Presiden Joko Widodo telah menyatakan bahwa isu Indonesia ini akan kebanjiran tenaga kerja ilegal terutama dari China ini alah sebuah fitnah yang tidak boleh dipercaya begitu saja. Hal ini telah ditegaskan oleh Presdien Jokowi pada saat dirinya meresmikan Pembangkit Listrik Tenaga Panas Bumi (PLTP) Lahendong Unit 5 dan 6 dan juga PLTP Ulubelu Uni 3 Lampung. Acara peresmian PLTP ini telah berlangsung di Tampaso, Minahasa pada hari Selasa 27 Desember 2016.
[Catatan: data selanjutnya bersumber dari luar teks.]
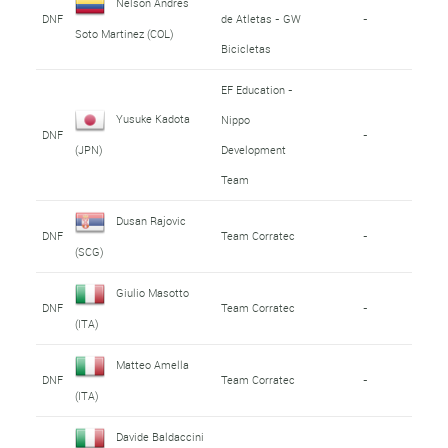
Nelson Andres
DNF
de Atletas - GW
-
Soto Martinez (COL)
Bicicletas
EF Education -
Yusuke Kadota
Nippo
DNF
-
Development
(JPN)
Team
Dusan Rajovic
DNF
Team Corratec
-
(SCG)
Giulio Masotto
DNF
Team Corratec
-
(ITA)
Matteo Amella
DNF
Team Corratec
-
(ITA)
Davide Baldaccini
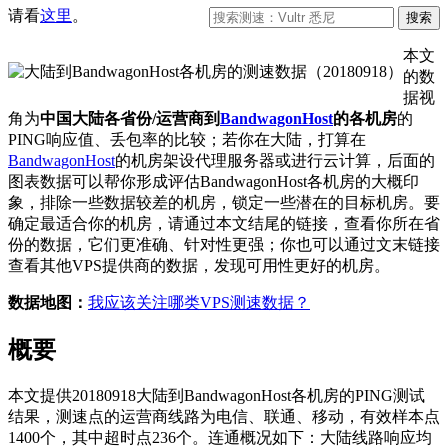
请看
这里
。
本文
的数
据视
角为
中国大陆各省份/运营商到
BandwagonHost
的各机房
的
PING响应值、丢包率的比较；若你在大陆，打算在
BandwagonHost
的机房架设代理服务器或进行云计算，后面的
图表数据可以帮你形成评估BandwagonHost各机房的大概印
象，排除一些数据较差的机房，锁定一些潜在的目标机房。要
确定最适合你的机房，请通过本文结尾的链接，查看你所在省
份的数据，它们更准确、针对性更强；你也可以通过文末链接
查看其他VPS提供商的数据，发现可用性更好的机房。
数据地图：
我应该关注哪类VPS测速数据？
概要
本文提供20180918大陆到BandwagonHost各机房的PING测试
结果，测速点的运营商线路为电信、联通、移动，有效样本点
1400个，其中超时点236个。连通概况如下：大陆线路响应均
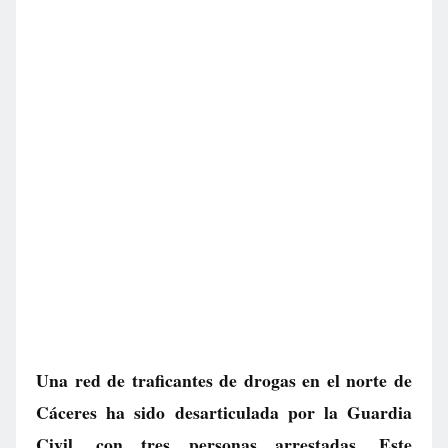
Una red de traficantes de drogas en el norte de
Cáceres ha sido desarticulada por la Guardia
Civil, con tres personas arrestadas. Este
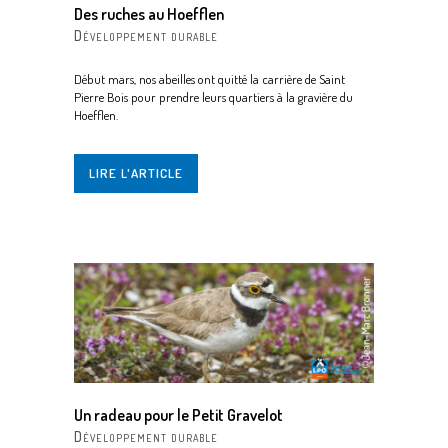
Des ruches au Hoefflen
Développement durable
Début mars, nos abeilles ont quitté la carrière de Saint
Pierre Bois pour prendre leurs quartiers à la gravière du
Hoefflen.
LIRE L'ARTICLE
Un radeau pour le Petit Gravelot
Développement durable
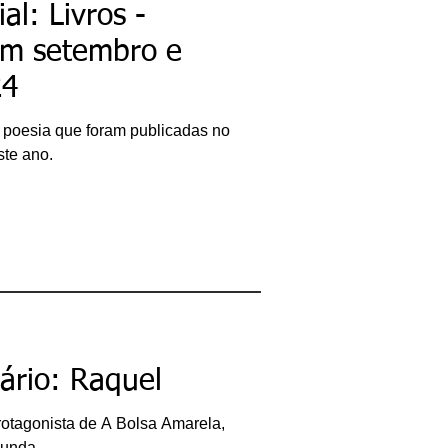
al: Livros -
m setembro e
24
a poesia que foram publicadas no
ste ano.
rário: Raquel
rotagonista de A Bolsa Amarela,
junda.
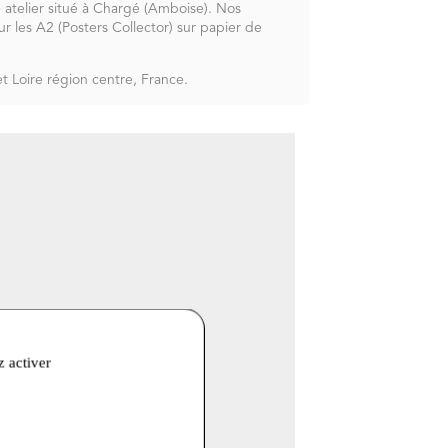
re atelier situé à Chargé (Amboise). Nos
r les A2 (Posters Collector) sur papier de
et Loire région centre, France.
z activer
Jokowi mengatakan “Saya ingin ingatkan sekali lagi, jangan ada yang percaya dengan sebaran fitnah, dengan tenaga kerja dan investasi yang dibilang sebagai ancaman, kebanjiran Tenaga Kerja China , perlu saya sampaikan tidak”.
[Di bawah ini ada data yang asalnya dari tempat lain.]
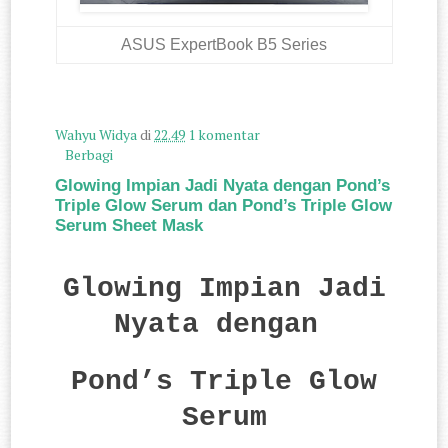
ASUS ExpertBook B5 Series
Wahyu Widya
di
22.49
1 komentar
Berbagi
Glowing Impian Jadi Nyata dengan Pond’s
Triple Glow Serum dan Pond’s Triple Glow
Serum Sheet Mask
Glowing Impian Jadi
Nyata dengan
Pond’s Triple Glow
Serum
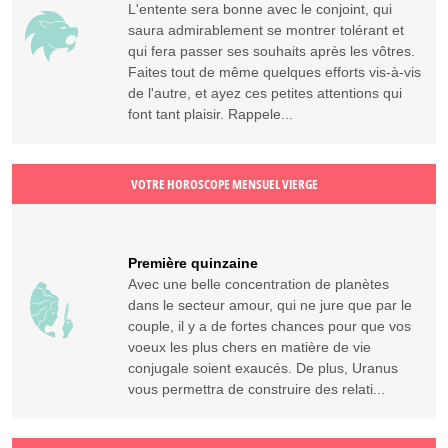
L'entente sera bonne avec le conjoint, qui
saura admirablement se montrer tolérant et
qui fera passer ses souhaits après les vôtres.
Faites tout de même quelques efforts vis-à-vis
de l'autre, et ayez ces petites attentions qui
font tant plaisir. Rappele...
VOTRE HOROSCOPE MENSUEL VIERGE
Première quinzaine
Avec une belle concentration de planètes
dans le secteur amour, qui ne jure que par le
couple, il y a de fortes chances pour que vos
voeux les plus chers en matière de vie
conjugale soient exaucés. De plus, Uranus
vous permettra de construire des relati...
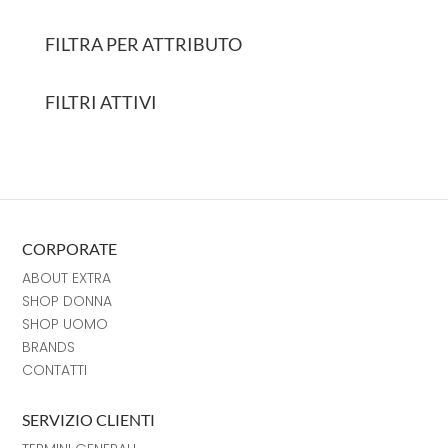
FILTRA PER ATTRIBUTO
FILTRI ATTIVI
CORPORATE
ABOUT EXTRA
SHOP DONNA
SHOP UOMO
BRANDS
CONTATTI
SERVIZIO CLIENTI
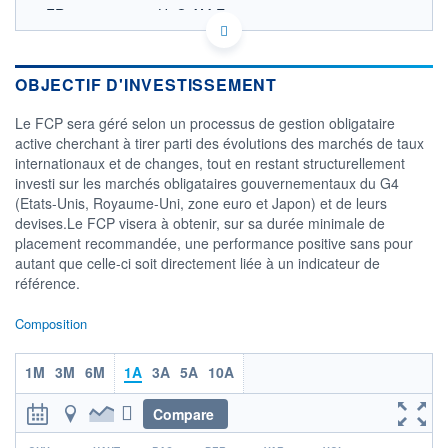
FR0013536158 - H2O AM Europe
OPCVM DERNIER COURS CONNU AU 30/06/2026
Consulter le prospectus / DIC
OBJECTIF D'INVESTISSEMENT
2 000
Le FCP sera géré selon un processus de gestion obligataire
active cherchant à tirer parti des évolutions des marchés de taux
1 500
internationaux et de changes, tout en restant structurellement
investi sur les marchés obligataires gouvernementaux du G4
1 000
(Etats-Unis, Royaume-Uni, zone euro et Japon) et de leurs
28/11
27/02
29/05
devises.Le FCP visera à obtenir, sur sa durée minimale de
placement recommandée, une performance positive sans pour
CATÉGORIE MORNINGSTAR
autant que celle-ci soit directement liée à un indicateur de
Autres
référence.
FONDS PARTENAIRES
TARIFS PRIVILÉGIÉS
0%
Composition
ÉLIGIBILITÉ
1M
3M
6M
1A
3A
5A
10A
PEA
PEA-PME
BOURSOVIE LUX
BOURSOVIE
CTO BUSINESS
Compare
Non éligible Boursobank
r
Jokowi mengatakan bahwa pada saat ini memang banyak isu yang bertebaran bahwa Tenaga Kerja China ini telah masuk ke dalam Indonesia. Yang membuat hal ini menjadi heboh adalah jumlah tenaga kerjanya yang mencapai 10 juta bahkan 20 juta orang tenaga kerja.

Jokowi mengatakan “Informasi yang saya terima jumlahnya 21.000 itu iya. Itu pun keluar dan masuk karena banyak hal-hal yang kita belum siap yang harus dipasang. Tapi kalau kita sudah siap, kita pakai tenaga kerja sendiri”.

Selain itu Jokowi juga telah memberikan contoh yakni di PLTP Lahendong Unit 5 dan 6 serta di PLTP Ulubelu Lampung Uni 3. Pada dua tempat ini tenaga kerja asing hanya datang sebentar saja yakni pada saat awal-awal proyek telah dioperasikan.

Setelah itu, para tenaga kerja asing ini akan melakukan setting awal, membantu mempersiapkan dan juga menyiapkan sampai terjadi transfer ilmu pengetahuan dan teknoogi kepadatenaga kerja di Tanah Air.

Jokowi menyebutkan bahwa setelah itu pun para pekerja asing ini pulang kembali ke asalnya. Mereka lebih senang bekerja di tempat asal mereka. Selain bisa dekat dengan keluarga, gaji yang diterima mereka pun juga lebih tinggi apabila dibandingkan dari gaji yang didapatkan di Indonesia.